Because of the excessively violent situations that have occurred in schools over the past 20 years, school safety has been a hot-button issue. Many schools have moved to create a more secure environment by controlling access, locking doors, and conducting drills so that students and staff are prepared if something happens. And while all of this is good and necessary to some degree, I believe we must keep the bigger picture in mind as educators
Unfortunately, the concept of being safe must include a discussion of risk. When lawmakers make decisions about things like stoplights, speed limits, and other traffic laws, they consider the possible danger and how that weighs against normal operations on a roadway. For example, we could put a stop sign at every intersection in the country, which would create safe roads, but it would also hinder commerce, travel, and many other endeavors. There must be a balance between safe roads and the purpose of the roads in the first place.
Students Should Feel Safe in School
The same is true of schools. What is the goal of a school? It’s more than just keeping kids alive during the day—although I would contend this is the first priority of all the different priorities we have.
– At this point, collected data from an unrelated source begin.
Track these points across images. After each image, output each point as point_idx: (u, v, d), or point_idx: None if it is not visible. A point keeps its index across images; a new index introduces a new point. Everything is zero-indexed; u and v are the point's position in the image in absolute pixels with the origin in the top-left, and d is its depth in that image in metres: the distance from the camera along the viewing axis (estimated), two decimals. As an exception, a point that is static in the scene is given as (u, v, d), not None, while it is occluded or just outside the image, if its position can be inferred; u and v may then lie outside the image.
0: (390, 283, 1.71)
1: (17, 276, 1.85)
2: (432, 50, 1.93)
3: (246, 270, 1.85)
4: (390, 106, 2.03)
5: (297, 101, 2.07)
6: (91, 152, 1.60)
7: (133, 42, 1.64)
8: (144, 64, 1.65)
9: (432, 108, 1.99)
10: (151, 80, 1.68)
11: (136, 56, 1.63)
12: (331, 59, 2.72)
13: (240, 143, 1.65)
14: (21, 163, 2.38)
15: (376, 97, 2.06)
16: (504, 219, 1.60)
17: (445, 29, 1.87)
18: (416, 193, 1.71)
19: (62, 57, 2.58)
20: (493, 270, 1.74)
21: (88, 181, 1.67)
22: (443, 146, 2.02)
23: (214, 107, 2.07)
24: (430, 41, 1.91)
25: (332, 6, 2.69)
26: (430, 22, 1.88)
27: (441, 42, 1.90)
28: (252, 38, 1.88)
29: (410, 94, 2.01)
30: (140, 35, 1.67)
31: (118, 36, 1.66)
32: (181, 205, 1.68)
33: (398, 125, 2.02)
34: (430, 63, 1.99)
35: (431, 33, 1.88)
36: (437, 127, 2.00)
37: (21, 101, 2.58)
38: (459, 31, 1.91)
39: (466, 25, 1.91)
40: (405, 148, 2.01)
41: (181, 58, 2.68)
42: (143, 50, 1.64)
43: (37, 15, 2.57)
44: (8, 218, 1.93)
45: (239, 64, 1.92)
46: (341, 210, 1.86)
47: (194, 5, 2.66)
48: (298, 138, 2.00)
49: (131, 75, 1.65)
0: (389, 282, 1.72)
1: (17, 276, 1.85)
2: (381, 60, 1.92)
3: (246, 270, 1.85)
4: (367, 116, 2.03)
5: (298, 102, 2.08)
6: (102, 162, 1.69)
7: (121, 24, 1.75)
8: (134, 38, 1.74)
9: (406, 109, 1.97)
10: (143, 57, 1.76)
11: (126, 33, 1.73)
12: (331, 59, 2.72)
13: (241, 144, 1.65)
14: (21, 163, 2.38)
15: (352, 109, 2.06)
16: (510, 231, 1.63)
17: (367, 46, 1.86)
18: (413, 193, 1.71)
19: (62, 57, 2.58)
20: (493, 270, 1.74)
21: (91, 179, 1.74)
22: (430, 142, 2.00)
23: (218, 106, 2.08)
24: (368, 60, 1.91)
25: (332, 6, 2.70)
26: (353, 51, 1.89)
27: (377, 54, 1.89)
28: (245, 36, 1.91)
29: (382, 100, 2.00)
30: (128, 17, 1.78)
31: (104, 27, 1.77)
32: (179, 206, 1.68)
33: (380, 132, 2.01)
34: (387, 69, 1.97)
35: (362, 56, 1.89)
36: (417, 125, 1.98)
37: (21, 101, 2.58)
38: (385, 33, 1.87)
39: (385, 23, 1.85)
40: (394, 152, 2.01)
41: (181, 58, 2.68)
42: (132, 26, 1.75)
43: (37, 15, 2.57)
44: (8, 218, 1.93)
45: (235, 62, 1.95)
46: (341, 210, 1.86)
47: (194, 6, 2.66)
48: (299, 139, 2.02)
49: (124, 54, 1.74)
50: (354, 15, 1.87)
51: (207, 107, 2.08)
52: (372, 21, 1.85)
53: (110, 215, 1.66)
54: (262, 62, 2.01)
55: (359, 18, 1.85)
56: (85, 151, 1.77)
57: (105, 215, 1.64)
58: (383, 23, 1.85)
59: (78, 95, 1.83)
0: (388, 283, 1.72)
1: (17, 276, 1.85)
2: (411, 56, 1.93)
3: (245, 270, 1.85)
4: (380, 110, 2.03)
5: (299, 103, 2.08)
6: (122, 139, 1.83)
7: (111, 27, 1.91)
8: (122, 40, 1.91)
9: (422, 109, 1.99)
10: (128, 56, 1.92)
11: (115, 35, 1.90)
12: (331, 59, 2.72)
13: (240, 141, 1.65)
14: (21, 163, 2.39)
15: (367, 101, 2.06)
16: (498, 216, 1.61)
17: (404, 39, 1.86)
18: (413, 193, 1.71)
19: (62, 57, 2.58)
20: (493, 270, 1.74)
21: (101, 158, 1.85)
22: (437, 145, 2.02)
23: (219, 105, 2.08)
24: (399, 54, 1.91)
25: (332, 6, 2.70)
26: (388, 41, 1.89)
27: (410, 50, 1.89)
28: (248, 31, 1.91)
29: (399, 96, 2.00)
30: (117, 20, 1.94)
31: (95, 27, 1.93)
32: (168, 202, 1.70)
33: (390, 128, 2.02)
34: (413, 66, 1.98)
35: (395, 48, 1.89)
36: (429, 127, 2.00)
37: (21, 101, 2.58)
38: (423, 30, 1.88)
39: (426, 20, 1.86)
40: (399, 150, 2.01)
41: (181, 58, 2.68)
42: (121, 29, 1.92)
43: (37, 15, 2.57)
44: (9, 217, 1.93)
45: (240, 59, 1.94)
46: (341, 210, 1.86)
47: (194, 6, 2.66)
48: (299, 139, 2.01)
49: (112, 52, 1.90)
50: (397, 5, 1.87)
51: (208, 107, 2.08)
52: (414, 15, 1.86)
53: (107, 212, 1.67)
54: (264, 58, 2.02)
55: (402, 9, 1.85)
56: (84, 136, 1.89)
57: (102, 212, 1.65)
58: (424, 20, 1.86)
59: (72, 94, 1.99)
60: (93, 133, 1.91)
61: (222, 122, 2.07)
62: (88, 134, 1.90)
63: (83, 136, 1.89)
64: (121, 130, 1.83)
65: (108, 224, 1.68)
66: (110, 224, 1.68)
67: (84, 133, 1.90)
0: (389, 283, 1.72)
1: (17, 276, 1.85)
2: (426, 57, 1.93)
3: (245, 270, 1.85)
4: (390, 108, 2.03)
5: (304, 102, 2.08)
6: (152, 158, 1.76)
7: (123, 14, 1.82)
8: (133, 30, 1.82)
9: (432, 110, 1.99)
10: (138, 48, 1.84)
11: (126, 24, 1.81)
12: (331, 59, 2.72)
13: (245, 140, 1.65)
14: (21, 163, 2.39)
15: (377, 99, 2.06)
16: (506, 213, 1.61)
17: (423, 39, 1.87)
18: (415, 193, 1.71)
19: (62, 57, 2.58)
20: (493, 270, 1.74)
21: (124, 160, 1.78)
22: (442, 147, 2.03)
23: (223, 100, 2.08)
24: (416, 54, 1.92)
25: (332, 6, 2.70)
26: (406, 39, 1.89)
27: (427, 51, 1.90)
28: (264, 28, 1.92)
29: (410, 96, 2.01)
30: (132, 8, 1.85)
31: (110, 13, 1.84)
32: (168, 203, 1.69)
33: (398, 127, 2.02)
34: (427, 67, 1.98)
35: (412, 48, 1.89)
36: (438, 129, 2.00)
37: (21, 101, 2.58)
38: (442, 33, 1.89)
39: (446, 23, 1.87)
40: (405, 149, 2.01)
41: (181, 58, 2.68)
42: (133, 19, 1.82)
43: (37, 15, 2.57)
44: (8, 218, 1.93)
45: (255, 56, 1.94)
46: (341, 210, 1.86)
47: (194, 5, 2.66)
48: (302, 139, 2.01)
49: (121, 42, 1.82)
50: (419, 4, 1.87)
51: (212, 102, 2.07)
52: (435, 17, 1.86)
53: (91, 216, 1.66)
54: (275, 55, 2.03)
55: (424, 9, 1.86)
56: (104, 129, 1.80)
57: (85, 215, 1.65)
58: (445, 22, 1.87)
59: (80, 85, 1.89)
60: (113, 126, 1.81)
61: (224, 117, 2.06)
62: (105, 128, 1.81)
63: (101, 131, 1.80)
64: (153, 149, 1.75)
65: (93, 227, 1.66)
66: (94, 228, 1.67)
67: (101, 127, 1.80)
We have schools to help students reach their potential, to be contributors to society when they become older, and to be informed and engaged citizens. While it’s true that we cannot do this if a student is mortally wounded, consider the roads example. We cannot and should not lock down a school to the point where we cannot even meet the essential functions of the school in the first place.
It’s astonishing to think that our country even has to consider these questions, but the truth is that our students and our teachers should feel safe in our schools. Our kids have a right to be protected while at school. This is where psychological safety comes in. In order to meet our goals for our students, they must be free of fear and feel safe in order to learn.
So, what is our role as teachers in making this happen?
- Create a plan: When it comes to a crisis, you should have a plan in place and be ready to follow it. Plans make us think through situations and help us feel calm. This is true for both teachers and students. As we do these drills, I think it’s important to focus on the plan and not on the situation. We don’t need a lot of detail for kids about what people might do to hurt us—rather, teachers should focus on what we can do to work together to make sure we are safe.
- Offer a safe space: Allow students a place to be heard. This might seem a little misplaced when talking about school safety, but we are focusing on psychological safety. Part of helping kids to feel safe is to listen to them about their fears and anxieties. This is broader than just thinking about school shootings—some kids have anxieties that distract them from their learning. If adults engage in this with kids and listen to their students, it helps them to feel safe with a trusted adult at school.
- Be a leader: Trust the process and your leadership. Students will follow the lead of the teachers when it comes to both an actual crisis and drilling for a crisis. As one trainer put it, “Calm breeds calm.” This means that if teachers are able to stay calm in situations, students will too. This requires a trust of the plan and a trust of the process for keeping everyone safe.
- Notice both big and small issues: We promote a “see something, say something” message in our schools. This means that both teachers and students should feel empowered to speak up when something has a potential to be dangerous. Teachers should be tuned in to their students and keep an eye out for even small signs and changes in behavior.
- Monitor how students treat one another: For some students—especially those who are older—the fear and anxiety they feel at school comes mostly from other students. This could be outright bullying, but it could also look like students making comments about another student’s grades, clothes, athletic ability, or participation in class. If we want all students to feel like they are part of the school and connected with teachers and adults, we must maintain a level of psychological safety that allows for students to feel vulnerable.